Rais finally got a look through the big telescope.
“They’re definitely pounding the castle,” he said. “That blue thing is a shield of some sort.”
“Why, hmm? Why is Matteras hitting his closest ally?” Golgoras thrust his face into Rais’s. “Something very screwy is going on here. I’m not going near that thing with the Sephiroth.”
“We have to investigate,” Rais said.
“That dreadnought has one gun turret fore, two aft, and three broadside. At our current angle of approach she can hit us with at least five turrets,” Golgoras said. “That’s twenty fourteen-inch bores. We only have twelve-inch bores. She’s got range and size on us. If she gets off even one salvo, she’ll shred us before we can even get within firing range.”
“So then what’s your plan? I’m pretty sure Memmion is in that ship…”
“Those guns have an effective range of maybe three kilometers. We put the Sephiroth down, offload you there, and get back up. You Humes can walk over to the castle and investigate all you want.”
“What? Come on, Golgoras, I need a ranking djinn. They’ll blow us to pieces otherwise.”
“I’m not taking my ship into firing range until you confirm what’s going on.”

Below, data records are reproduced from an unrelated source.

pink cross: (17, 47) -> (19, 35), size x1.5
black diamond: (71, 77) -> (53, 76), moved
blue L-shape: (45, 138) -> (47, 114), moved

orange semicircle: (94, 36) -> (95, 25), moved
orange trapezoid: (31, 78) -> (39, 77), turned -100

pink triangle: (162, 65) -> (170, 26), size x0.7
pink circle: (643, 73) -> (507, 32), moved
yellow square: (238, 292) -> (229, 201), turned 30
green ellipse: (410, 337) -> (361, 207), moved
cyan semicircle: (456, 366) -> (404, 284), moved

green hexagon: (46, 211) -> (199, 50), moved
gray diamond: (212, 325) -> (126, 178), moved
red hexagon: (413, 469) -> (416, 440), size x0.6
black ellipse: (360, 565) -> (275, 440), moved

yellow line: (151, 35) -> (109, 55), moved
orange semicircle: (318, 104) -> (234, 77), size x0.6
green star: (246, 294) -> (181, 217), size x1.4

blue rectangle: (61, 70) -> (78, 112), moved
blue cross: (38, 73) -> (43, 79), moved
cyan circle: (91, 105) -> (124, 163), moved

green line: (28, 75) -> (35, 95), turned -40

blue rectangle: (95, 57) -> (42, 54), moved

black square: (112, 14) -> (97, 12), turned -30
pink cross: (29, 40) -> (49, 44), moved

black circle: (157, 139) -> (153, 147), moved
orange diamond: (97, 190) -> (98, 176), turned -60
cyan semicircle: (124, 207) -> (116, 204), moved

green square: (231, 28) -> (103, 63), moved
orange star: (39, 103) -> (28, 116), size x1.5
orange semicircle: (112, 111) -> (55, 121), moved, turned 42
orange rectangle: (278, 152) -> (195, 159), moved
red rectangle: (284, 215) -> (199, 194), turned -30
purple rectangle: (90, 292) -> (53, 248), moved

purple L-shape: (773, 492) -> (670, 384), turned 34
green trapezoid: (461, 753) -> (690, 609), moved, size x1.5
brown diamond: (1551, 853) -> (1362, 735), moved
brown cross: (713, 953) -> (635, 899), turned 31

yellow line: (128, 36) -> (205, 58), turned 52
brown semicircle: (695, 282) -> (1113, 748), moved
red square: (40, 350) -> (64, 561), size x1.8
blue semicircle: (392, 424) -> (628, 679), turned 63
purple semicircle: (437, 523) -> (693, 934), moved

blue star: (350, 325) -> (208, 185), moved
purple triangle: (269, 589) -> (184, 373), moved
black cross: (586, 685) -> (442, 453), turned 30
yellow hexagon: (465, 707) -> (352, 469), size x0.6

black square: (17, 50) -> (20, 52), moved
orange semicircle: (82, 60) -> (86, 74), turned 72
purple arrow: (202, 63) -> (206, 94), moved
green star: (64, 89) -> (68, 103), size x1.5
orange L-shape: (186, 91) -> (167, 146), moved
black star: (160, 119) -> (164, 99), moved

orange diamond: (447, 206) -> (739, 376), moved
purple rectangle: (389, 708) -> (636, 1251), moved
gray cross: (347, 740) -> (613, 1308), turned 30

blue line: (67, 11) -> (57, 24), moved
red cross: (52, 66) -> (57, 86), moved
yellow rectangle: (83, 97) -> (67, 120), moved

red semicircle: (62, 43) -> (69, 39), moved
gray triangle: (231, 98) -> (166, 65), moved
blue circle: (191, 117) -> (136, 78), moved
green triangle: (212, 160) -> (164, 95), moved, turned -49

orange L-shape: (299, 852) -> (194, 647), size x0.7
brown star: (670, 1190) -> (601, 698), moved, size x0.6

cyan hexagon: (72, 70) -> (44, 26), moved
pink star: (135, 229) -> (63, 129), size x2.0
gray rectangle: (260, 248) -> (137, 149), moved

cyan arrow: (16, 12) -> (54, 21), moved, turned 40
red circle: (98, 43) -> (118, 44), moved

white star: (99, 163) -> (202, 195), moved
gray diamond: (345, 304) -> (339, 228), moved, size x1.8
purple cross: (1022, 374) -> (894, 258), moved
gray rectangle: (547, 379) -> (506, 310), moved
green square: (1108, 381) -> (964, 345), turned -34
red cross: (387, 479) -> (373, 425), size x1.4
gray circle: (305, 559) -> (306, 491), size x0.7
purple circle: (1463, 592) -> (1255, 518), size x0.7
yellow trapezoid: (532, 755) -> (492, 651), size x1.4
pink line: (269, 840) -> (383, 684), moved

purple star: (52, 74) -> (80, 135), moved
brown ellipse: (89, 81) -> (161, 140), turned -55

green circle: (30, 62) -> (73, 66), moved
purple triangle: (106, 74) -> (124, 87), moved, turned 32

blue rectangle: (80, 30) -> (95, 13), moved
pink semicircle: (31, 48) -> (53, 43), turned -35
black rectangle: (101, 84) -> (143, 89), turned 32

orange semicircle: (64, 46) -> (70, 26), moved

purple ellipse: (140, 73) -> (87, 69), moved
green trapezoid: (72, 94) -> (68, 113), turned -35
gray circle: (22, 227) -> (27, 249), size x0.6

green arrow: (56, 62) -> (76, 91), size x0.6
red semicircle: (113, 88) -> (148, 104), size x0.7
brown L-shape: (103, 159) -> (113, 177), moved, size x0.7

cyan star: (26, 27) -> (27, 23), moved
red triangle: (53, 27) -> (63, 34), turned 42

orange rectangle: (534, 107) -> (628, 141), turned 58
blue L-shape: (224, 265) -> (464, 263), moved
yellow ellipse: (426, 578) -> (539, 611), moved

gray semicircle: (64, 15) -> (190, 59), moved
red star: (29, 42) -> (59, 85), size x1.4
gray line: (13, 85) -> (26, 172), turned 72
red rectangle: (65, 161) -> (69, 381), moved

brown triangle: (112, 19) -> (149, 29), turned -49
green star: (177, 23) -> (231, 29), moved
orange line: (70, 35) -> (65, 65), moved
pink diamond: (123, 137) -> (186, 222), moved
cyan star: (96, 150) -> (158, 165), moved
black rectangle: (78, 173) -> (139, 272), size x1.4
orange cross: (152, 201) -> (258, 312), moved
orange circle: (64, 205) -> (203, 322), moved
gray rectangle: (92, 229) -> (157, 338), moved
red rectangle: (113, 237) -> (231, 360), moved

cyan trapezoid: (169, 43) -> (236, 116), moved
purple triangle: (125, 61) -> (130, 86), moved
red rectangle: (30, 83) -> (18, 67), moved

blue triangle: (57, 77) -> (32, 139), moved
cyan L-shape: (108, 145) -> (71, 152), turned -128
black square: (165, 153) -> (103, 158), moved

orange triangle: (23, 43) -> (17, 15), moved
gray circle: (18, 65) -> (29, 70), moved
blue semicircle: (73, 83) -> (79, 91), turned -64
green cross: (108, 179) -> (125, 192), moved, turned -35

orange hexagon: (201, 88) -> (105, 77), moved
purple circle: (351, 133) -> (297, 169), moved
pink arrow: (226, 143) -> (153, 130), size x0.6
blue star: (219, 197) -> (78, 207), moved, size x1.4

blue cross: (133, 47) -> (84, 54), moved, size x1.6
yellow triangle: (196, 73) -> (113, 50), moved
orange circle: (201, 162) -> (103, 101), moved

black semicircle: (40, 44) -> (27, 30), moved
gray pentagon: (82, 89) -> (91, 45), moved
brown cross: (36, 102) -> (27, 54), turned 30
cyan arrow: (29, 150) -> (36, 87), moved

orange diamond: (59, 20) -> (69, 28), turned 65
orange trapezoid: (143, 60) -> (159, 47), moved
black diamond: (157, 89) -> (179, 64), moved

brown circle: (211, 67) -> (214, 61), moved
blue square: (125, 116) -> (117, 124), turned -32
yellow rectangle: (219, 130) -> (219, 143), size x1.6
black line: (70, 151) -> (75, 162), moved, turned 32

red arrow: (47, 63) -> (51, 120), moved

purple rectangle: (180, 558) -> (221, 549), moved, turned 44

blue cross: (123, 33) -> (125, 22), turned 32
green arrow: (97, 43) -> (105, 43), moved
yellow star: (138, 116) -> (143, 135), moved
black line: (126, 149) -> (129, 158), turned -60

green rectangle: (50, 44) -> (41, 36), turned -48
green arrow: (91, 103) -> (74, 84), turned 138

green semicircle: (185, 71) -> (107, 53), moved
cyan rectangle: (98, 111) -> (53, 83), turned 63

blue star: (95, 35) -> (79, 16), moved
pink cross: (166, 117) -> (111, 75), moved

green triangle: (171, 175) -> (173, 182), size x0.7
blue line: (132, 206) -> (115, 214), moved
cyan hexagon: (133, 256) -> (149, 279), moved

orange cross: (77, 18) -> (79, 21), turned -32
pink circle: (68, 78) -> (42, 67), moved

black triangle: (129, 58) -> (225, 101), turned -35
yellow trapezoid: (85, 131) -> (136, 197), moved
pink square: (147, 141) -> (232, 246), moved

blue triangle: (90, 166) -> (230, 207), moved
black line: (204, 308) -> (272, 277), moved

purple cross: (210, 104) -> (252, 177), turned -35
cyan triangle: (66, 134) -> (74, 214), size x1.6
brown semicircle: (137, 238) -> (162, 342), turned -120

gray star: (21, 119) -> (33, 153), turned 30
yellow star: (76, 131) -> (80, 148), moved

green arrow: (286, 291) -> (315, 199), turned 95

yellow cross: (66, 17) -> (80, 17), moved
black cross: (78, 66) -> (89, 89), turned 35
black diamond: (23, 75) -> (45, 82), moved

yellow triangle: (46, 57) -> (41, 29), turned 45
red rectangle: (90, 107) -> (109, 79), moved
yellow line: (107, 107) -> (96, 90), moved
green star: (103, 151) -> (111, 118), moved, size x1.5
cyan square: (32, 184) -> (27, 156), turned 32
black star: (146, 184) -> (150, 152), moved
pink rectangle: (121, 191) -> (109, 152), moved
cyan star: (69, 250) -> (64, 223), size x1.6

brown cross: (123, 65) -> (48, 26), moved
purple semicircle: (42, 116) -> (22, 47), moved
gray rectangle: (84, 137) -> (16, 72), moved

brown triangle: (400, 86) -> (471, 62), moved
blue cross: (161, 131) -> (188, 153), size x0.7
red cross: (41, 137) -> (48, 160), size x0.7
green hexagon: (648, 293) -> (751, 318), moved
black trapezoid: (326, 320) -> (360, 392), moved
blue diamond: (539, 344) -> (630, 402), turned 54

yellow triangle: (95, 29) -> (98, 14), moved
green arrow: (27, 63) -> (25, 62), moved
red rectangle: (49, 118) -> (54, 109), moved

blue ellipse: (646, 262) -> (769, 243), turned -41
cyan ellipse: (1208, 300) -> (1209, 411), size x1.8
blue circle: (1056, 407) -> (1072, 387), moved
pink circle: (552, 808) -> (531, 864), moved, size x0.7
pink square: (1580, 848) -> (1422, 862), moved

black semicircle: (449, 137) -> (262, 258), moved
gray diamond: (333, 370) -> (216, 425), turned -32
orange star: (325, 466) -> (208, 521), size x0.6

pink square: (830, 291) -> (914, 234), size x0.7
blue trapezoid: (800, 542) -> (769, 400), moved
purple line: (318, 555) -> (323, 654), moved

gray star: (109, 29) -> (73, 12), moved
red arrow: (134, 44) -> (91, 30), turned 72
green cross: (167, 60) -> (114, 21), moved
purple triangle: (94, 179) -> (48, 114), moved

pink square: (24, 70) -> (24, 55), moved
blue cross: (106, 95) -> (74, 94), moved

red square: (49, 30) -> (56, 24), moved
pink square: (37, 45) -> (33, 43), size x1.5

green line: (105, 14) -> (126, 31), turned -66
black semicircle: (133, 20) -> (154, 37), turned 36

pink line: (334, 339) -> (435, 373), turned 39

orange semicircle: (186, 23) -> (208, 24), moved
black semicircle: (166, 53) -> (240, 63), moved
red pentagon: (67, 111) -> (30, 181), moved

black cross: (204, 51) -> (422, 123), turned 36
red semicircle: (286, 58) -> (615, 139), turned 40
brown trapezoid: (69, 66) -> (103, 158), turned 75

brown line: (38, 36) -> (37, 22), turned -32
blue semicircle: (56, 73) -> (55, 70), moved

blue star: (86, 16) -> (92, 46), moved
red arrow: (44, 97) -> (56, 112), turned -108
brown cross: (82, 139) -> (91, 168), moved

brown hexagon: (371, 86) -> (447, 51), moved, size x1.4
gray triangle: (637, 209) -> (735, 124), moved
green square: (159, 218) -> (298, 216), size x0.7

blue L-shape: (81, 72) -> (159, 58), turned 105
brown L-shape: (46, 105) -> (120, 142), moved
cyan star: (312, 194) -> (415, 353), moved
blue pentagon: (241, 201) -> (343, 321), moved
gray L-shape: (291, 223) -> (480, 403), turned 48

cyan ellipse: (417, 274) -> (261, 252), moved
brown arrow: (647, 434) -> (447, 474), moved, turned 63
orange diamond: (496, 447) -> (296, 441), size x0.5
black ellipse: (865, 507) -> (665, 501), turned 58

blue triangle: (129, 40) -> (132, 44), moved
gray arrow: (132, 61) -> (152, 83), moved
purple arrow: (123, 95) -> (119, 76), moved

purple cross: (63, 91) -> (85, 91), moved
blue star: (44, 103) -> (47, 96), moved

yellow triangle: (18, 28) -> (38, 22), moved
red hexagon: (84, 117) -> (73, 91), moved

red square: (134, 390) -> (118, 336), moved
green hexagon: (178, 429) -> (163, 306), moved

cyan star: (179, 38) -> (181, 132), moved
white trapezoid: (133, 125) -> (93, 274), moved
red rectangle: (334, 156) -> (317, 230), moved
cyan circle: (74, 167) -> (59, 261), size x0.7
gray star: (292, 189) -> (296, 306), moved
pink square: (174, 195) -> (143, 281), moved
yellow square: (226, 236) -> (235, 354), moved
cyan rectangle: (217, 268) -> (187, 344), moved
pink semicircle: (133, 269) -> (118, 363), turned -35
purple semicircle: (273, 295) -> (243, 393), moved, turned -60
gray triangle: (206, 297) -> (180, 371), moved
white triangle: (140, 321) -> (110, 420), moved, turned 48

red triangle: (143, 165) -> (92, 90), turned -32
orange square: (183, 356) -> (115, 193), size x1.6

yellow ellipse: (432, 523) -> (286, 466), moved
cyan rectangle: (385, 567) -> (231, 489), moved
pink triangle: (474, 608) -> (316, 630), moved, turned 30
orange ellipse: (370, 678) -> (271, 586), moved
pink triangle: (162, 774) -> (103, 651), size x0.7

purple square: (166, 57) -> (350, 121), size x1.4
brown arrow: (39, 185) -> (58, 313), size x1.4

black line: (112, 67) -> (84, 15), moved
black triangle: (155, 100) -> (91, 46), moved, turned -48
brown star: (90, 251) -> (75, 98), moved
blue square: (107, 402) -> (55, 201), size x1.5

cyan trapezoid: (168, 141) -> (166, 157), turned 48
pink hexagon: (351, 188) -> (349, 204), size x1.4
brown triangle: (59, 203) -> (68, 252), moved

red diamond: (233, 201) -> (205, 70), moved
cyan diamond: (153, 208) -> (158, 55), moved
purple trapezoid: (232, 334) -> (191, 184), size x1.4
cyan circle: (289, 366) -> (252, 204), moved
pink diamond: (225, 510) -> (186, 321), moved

“How about we park the ship out of sight and all go? You are sort of honor bound to rescue Memmion, aren’t you?”
“What do you mean park the ship?”
“We put it down on the ground with the power off and stealth tech on, so no one can find her.”
“And leave her all alone?!”
“It’s the fucking arctic! There’s no one else here. Tenoch’s men can keep watch. The rest of us wave a white flag and trek over.”
Golgoras pulled him aside. “You want me to leave her unguarded with a bunch of drug dealers?” he asked in a furious whisper.